▶ _PROVIDED MATERIAL_:

══════

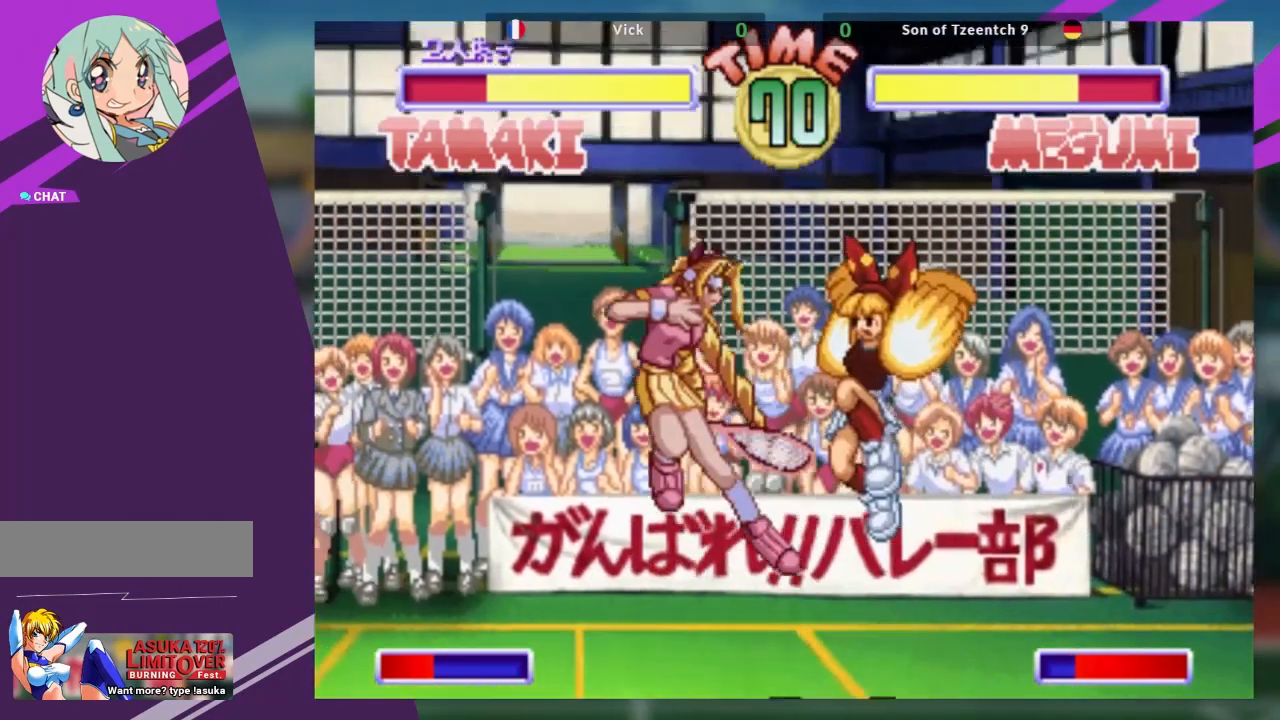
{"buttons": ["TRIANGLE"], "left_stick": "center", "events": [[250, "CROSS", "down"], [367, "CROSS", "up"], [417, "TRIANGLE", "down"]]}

══════

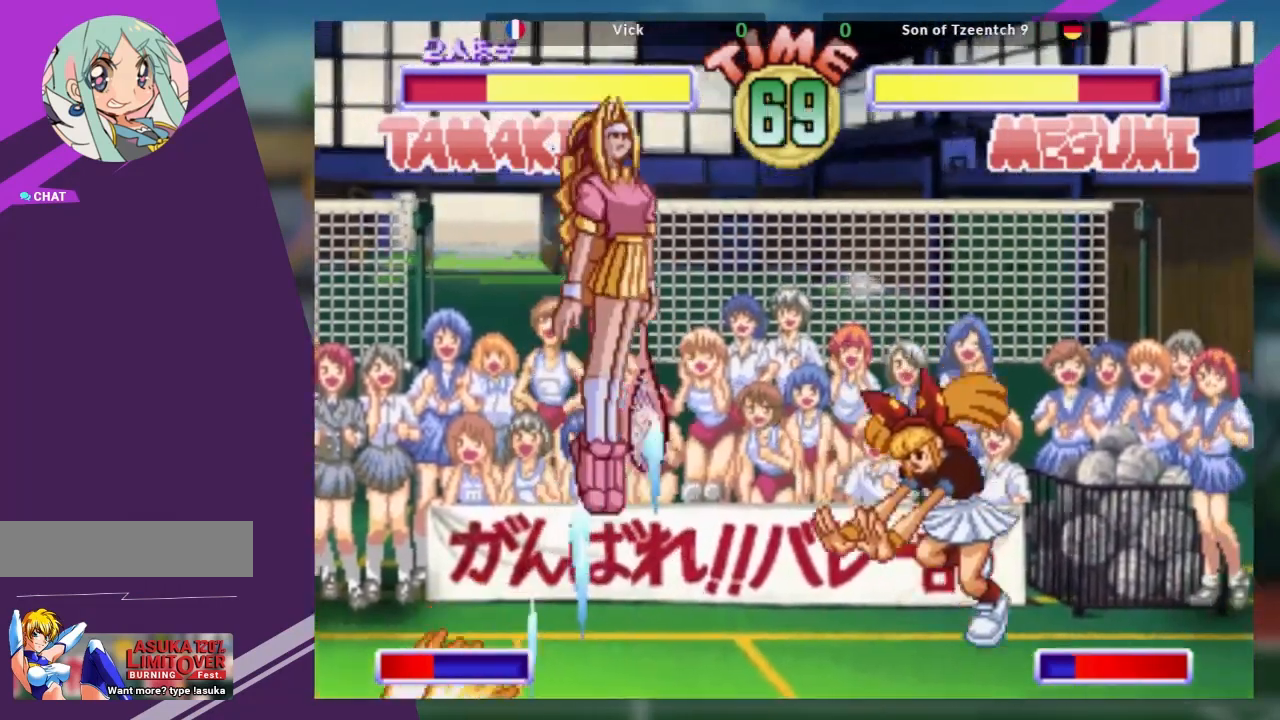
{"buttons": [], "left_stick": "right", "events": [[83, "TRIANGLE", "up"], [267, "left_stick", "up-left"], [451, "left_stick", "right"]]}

══════

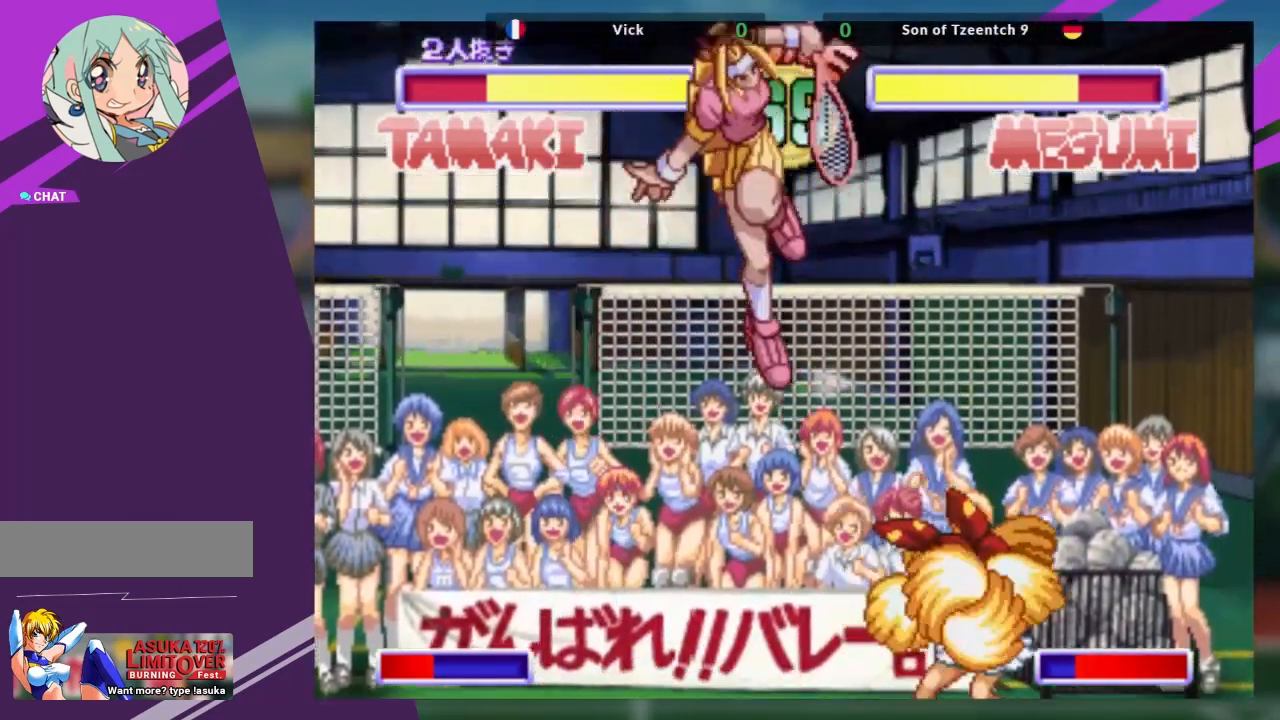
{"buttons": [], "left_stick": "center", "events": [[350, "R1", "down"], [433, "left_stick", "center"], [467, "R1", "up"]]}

══════

Check each line of the entries above for the word "down". List the ones that have it.

▶ _EXERCISE OUTPUT_:
{"buttons": ["TRIANGLE"], "left_stick": "center", "events": [[250, "CROSS", "down"], [367, "CROSS", "up"], [417, "TRIANGLE", "down"]]}
{"buttons": [], "left_stick": "center", "events": [[350, "R1", "down"], [433, "left_stick", "center"], [467, "R1", "up"]]}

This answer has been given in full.